Cosmin sat on the bed the next morning. After spending another night together, this time in Eric’s old bedroom, they’d woken to find the ice still present on most surfaces, but the power now on. Some salt trucks had been on the main roads around the enclave where their parents had lived, and residents had done their best to thaw the sidewalks and pathways around their houses. The
world was waking up again slowly, and Eric could feel the tension between them. As he’d made breakfast and coffee, Cosmin had showered. He was now dressing with a slow alacrity, buttoning up his shirt as if he was learning it for the first time, and the subdued actions had, at first, given Eric hope for something more. Blind hope, he was learning, but it had been nice while it lasted. Maybe Cosmin wanted to stay longer with him, rather than skip breakfast and get to his condo right away. Maybe instead of playing catch-up with his parents and sisters, he and Cosmin could shut out the world and not bother with any of this.

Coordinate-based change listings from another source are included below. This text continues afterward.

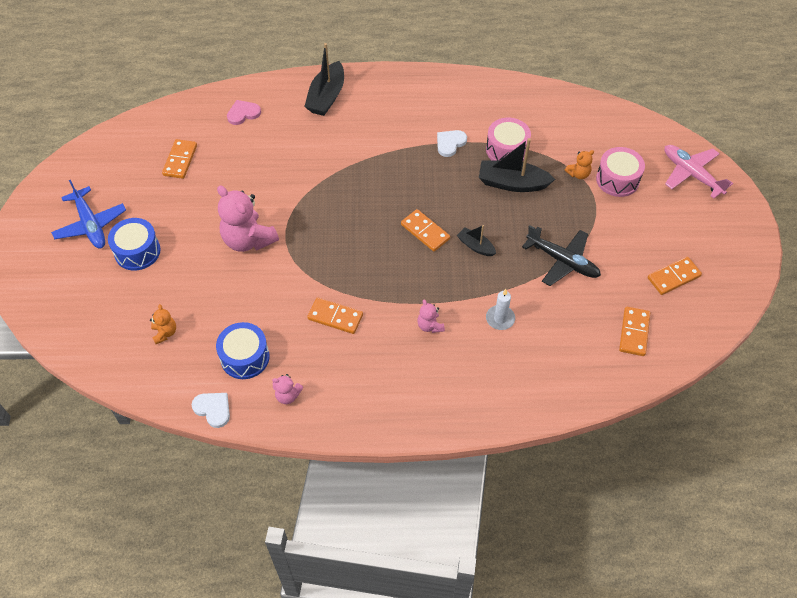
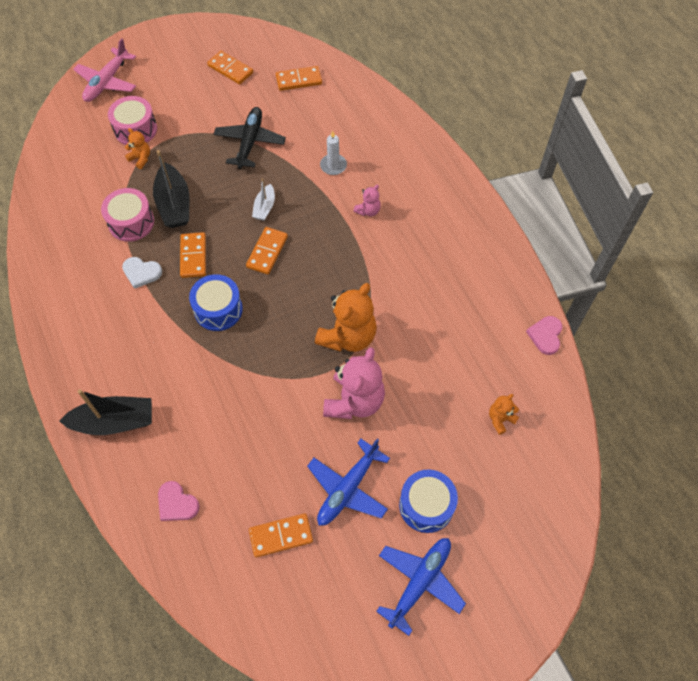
camera: 115 degrees left, 5 degrees up
(184, 209) = (347, 489): none -> blue plane
(213, 409) = (545, 335): white heart -> pink heart
(245, 357) = (482, 336): blue drum -> blue drum (218, 309)
(288, 395) = (497, 285): pink teddy bear -> none
(307, 258) = (348, 336): none -> orange teddy bear
(335, 317) = (400, 284): orange domino -> orange domino (193, 256)
(476, 246) = (264, 207): black boat -> white boat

But that was never going to be the case.
“I can’t throw out the journals,” Cosmin said. He met Eric’s gaze as he straightened his collar and then turned away to examine his own open palm. Eric sat on the bed with him, since it was clear that they weren’t going to share coffee together. Eric made sure to leave inches between their bodies. “I know you’re right about it. If I hold on to them, I’m no better than my father. I become Prospero from The Tempest.”
“How so?” Eric asked.
“Prospero lives his life in books. Miranda loves Ferdinand mostly because he’s the first man she’s seen who isn’t her father. Then the other men from the shipwreck come, and she’s surrounded by beautiful and wonderful people, an entire new world, not one contained in books.” Cosmin sighed. “I know the world is brave and beautiful and it could dazzle me as it does her. I know that to keep Prospero’s books is to keep the island. Yet to throw them out is to throw out my own inheritance. I’m... I’m the last one in my family. I’m the last alive.”
Cosmin’s voice trembled. Eric squeezed his hand and assured him with a quiet plea. He felt a familiar pang in his chest he tried not to dwell on. He remembered the play, absolutely everything about it. I’m not Ferdinand. I’m the brave new world. And I’m all the characters at once.